■ Exercise requirements
Transcribe, word for word, all of the entries below, and exclude any pictures from the copy.

(Rendered images with source text)
========
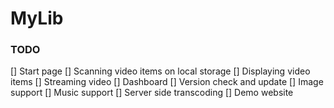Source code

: # MyLib

### TODO

[] Start page
[] Scanning video items on local storage
[] Displaying video items
[] Streaming video
[] Dashboard
[] Version check and update
[] Image support
[] Music support
[] Server side transcoding
[] Demo website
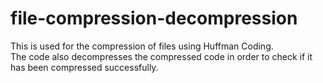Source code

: # file-compression-decompression
This is used for the compression of files using Huffman Coding. <br>
The code also decompresses the compressed code in order to check if it has been compressed successfully.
========
■ Response to the exercise
Source code

: # MyLib

### TODO

[] Start page
[] Scanning video items on local storage
[] Displaying video items
[] Streaming video
[] Dashboard
[] Version check and update
[] Image support
[] Music support
[] Server side transcoding
[] Demo website
Source code

: # file-compression-decompression
This is used for the compression of files using Huffman Coding. <br>
The code also decompresses the compressed code in order to check if it has been compressed successfully.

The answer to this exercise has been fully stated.